Tra i Paesi più colpiti c’è la
Romania dove il consumo di suolo ha interessato il 9% circa della superficie dei sobborghi. Alla Slovacchia spetta invece il poco invidiabile primato dell’acquisizione di terreno urbano (3,9%). Tra le nazioni meno danneggiate si segnalano Malta, Grecia e Slovenia. L’Italia registra percentuali relativamente basse: 1,81% nelle città, 2,13% nei sobborghi.

L’impermeabilizzazione del suolo interessa quasi 1500 km2

Uno dei fenomeni più preoccupanti resta quello del cosiddetto soil sealing, l’impermeabilizzazione del terreno. Questo processo ha interessato 1467 km2 con conseguenze gravi per clima e ambiente. La copertura impermeabile del suolo, infatti, impatta sulla capacità di sequestro del carbonio da parte di quest’ultimo. Secondo gli autori, la perdita registrata nei sette anni in esame ammonta a 4,2 milioni di tonnellate dell’elemento.
Ma non è tutto. Oltre a danneggiarne la biodiversità, infatti, il
soil sealing nelle pianure alluvionali urbane fa aumentare gli effetti delle alluvioni impedendo l’assorbimento dell’acqua nei terreni. In queste zone, notano i ricercatori, l’impermeabilizzazione nel periodo 2012-18 è cresciuta del 2,4% mangiandosi circa 146 mila ettari. Tra le cause principali lo sviluppo di nuove aree industriali, commerciali e pubbliche. Nonché l’espansione delle aree residenziali e dei cantieri edili.

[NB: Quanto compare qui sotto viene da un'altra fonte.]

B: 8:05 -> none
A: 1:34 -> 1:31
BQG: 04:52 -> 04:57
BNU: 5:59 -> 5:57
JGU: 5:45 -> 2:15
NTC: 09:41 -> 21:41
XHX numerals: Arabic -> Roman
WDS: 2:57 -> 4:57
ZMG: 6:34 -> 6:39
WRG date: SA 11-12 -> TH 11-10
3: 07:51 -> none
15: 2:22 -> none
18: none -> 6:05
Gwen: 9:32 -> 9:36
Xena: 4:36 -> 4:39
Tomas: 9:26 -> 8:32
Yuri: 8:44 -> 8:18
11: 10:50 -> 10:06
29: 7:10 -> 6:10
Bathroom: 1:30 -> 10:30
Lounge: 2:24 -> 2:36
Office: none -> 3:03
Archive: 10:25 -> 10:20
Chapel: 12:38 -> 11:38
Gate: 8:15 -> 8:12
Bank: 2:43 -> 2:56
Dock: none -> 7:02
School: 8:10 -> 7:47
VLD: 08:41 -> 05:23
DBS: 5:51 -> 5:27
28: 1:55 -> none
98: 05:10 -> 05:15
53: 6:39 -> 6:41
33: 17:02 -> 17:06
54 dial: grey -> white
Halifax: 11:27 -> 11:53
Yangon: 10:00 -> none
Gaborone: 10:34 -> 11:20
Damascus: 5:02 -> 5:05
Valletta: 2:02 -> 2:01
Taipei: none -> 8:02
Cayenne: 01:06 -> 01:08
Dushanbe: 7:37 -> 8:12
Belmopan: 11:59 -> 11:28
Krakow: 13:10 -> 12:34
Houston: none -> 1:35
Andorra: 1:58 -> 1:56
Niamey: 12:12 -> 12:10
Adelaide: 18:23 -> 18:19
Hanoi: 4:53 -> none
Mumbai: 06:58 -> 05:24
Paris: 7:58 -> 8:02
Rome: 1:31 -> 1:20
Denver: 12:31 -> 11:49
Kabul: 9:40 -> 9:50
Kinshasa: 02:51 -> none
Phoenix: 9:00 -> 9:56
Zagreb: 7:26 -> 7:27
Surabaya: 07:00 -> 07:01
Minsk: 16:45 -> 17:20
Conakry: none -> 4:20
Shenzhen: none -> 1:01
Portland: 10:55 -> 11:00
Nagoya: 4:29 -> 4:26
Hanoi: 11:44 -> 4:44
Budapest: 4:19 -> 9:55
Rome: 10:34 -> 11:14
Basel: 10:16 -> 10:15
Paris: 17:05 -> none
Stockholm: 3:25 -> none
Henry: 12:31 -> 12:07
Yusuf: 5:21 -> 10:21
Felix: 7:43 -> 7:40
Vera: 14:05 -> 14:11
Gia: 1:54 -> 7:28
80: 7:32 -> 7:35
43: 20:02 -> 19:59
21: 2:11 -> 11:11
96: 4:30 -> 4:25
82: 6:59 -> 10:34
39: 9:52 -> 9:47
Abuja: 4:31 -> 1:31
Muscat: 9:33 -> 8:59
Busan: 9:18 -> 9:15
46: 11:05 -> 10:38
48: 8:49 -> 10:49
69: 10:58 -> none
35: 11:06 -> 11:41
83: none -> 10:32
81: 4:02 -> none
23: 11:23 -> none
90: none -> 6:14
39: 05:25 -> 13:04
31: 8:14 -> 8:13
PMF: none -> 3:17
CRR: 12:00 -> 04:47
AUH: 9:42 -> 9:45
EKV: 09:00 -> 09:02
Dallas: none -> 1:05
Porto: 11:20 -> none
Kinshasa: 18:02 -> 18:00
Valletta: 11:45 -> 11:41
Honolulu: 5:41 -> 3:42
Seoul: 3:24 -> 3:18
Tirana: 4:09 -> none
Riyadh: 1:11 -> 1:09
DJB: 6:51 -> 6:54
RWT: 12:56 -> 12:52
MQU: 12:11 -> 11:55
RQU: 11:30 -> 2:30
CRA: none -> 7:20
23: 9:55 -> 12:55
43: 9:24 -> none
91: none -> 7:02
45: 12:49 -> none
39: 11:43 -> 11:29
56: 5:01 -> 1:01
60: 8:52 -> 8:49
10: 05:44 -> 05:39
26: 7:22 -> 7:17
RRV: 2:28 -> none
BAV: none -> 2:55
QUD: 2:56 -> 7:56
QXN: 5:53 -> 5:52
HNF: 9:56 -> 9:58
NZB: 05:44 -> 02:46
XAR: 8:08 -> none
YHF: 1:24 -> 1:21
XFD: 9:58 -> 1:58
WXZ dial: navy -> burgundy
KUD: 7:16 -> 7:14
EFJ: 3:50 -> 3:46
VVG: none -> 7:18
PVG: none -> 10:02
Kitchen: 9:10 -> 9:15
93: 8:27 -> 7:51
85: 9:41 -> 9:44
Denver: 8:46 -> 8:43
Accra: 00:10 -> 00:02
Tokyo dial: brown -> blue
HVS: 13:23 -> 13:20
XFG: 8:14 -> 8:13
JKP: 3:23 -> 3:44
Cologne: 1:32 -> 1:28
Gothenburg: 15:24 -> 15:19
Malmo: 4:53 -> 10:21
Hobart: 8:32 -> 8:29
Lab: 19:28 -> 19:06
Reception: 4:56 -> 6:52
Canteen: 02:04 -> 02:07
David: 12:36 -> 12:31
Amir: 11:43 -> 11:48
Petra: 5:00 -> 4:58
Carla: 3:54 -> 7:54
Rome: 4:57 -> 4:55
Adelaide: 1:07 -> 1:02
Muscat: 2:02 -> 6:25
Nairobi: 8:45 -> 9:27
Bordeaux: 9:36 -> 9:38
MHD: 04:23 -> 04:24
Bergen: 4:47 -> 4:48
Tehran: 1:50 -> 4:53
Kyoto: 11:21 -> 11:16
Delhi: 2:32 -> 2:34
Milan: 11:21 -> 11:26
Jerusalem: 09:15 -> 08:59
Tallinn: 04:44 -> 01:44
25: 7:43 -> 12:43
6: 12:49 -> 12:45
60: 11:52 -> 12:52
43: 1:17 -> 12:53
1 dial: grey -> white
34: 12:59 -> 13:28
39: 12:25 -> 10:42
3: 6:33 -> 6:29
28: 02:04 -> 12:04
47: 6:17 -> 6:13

L’Europa deve fissare target vincolanti per la tutela del suolo

Allo stato attuale, ricorda lo studio, in Europa non esistono politiche vincolanti sul consumo di suolo e sull’impermeabilizzazione. Le basi per nuove regole, tuttavia non mancano, visto che la Soil Strategy UE chiede ai Paesi membri di fissare obiettivi di riduzione del fenomeno fino al raggiungimento della neutralità nel 2050. Quando, auspicabilmente, l’ammontare di superficie consumata non dovrebbe più eccedere la quantità ripristinata.
Non meno importante è la
Strategia per la Biodiversità che impone la rigenerazione degli ecosistemi colpiti dal fenomeno. A sostegno della richiesta anche l’analisi dell’Intergovernmental Science‑Policy Platform on Biodiversity and Ecosystem Services (IPBES) che identifica nell’espansione urbana una delle principali cause di perdita della varietà naturale a livello globale. A fronte di queste premesse, concludono i ricercatori, “l’Europa non può continuare a mantenere queste dinamiche di occupazione del suolo, esponendosi ai disastri naturali a causa della continua perdita di funzioni ecosistemiche e sperimentando al contempo una riduzione della biodiversità”.